## ASSIGNED TASK
Take the entries below and reproduce exactly the portion that begins at the line containing "skylight. These areas" and ends at the line containing "was optimistic and", keeping both ends, dropping pictures, and adding nothing else.

## INPUT DATA
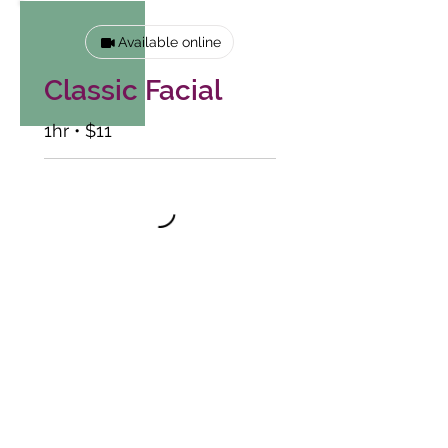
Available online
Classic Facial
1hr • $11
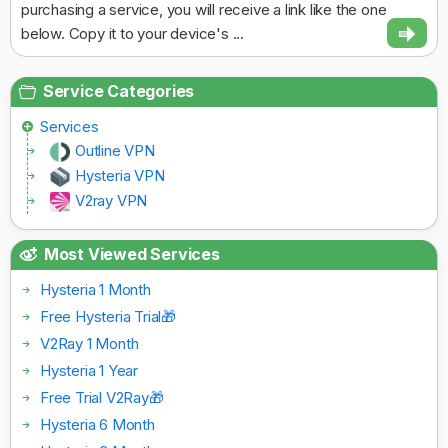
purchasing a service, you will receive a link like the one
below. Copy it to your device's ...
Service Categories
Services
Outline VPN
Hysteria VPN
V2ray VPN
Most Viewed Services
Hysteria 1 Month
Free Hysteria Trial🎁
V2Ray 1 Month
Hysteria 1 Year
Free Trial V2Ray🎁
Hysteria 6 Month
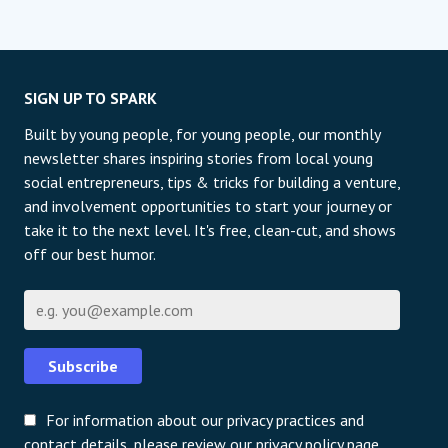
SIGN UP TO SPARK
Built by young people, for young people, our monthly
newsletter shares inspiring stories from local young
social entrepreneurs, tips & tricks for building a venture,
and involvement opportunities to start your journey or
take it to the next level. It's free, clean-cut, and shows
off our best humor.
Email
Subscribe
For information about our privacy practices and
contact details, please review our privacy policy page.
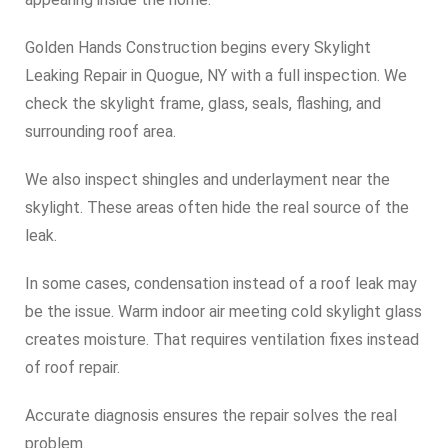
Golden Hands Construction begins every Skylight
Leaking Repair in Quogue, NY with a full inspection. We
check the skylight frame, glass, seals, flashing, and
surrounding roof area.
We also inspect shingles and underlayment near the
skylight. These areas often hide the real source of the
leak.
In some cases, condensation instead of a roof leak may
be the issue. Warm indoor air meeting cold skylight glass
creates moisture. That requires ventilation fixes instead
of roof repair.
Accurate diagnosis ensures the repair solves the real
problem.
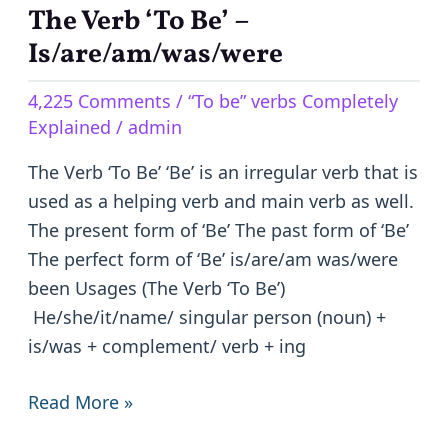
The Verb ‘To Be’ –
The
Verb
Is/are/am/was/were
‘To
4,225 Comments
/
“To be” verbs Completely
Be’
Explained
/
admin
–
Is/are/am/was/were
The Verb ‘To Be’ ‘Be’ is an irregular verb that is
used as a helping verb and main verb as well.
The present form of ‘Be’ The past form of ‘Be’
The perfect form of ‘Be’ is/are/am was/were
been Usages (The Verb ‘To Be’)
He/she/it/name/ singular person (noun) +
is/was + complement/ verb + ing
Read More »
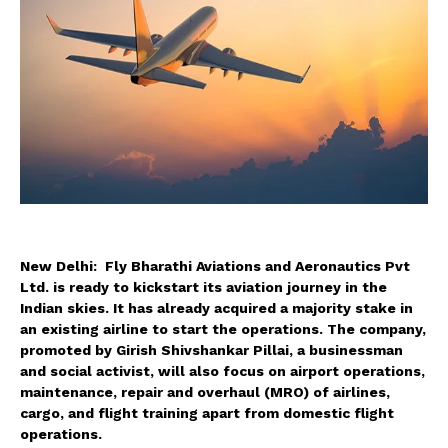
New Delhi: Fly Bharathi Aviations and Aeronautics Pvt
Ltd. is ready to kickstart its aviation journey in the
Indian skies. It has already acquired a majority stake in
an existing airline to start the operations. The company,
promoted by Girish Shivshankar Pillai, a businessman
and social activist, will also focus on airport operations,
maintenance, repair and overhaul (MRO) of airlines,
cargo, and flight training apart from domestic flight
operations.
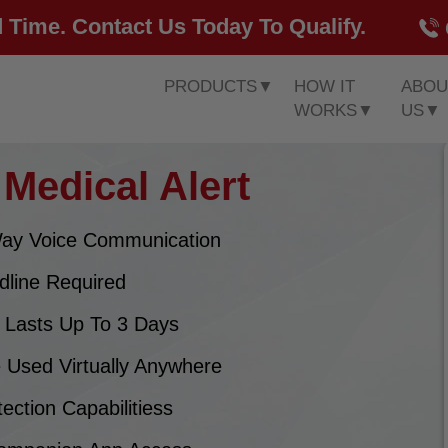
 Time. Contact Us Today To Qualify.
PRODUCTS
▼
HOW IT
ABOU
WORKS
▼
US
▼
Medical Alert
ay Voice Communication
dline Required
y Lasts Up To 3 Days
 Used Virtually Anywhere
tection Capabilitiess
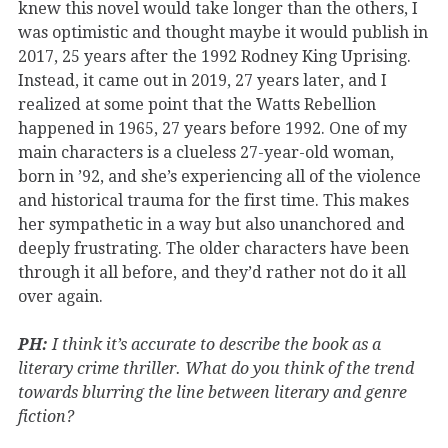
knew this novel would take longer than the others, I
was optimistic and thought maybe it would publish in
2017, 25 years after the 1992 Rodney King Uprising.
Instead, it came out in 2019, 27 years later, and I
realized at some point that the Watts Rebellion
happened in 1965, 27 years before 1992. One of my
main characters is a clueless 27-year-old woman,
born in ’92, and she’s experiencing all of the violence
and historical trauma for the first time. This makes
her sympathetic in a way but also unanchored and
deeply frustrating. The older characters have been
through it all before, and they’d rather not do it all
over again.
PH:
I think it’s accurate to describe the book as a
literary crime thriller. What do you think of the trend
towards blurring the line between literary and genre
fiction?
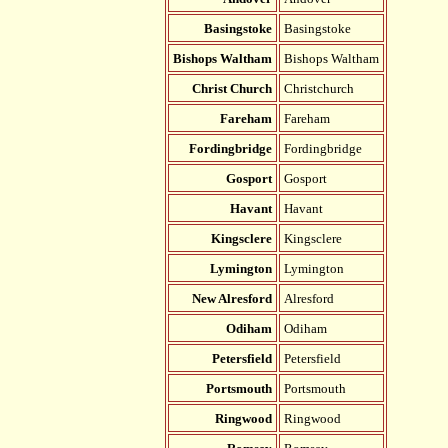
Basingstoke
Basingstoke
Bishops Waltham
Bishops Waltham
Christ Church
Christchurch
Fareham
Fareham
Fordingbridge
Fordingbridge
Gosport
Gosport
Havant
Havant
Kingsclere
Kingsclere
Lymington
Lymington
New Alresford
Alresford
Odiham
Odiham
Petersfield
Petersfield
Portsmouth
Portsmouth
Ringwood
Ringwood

## WRITTEN RESPONSE
skylight. These areas often hide the real source of the
leak.
In some cases, condensation instead of a roof leak may
be the issue. Warm indoor air meeting cold skylight glass
creates moisture. That requires ventilation fixes instead
of roof repair.
Accurate diagnosis ensures the repair solves the real
problem.
The Verb ‘To Be’ –
The
Verb
Is/are/am/was/were
‘To
4,225 Comments
/
“To be” verbs Completely
Be’
Explained
/
admin
–
Is/are/am/was/were
The Verb ‘To Be’ ‘Be’ is an irregular verb that is
used as a helping verb and main verb as well.
The present form of ‘Be’ The past form of ‘Be’
The perfect form of ‘Be’ is/are/am was/were
been Usages (The Verb ‘To Be’)
He/she/it/name/ singular person (noun) +
is/was + complement/ verb + ing
Read More »
New Delhi: Fly Bharathi Aviations and Aeronautics Pvt
Ltd. is ready to kickstart its aviation journey in the
Indian skies. It has already acquired a majority stake in
an existing airline to start the operations. The company,
promoted by Girish Shivshankar Pillai, a businessman
and social activist, will also focus on airport operations,
maintenance, repair and overhaul (MRO) of airlines,
cargo, and flight training apart from domestic flight
operations.
 Time. Contact Us Today To Qualify.
PRODUCTS
▼
HOW IT
ABOU
WORKS
▼
US
▼
Medical Alert
ay Voice Communication
dline Required
y Lasts Up To 3 Days
 Used Virtually Anywhere
tection Capabilitiess
knew this novel would take longer than the others, I
was optimistic and thought maybe it would publish in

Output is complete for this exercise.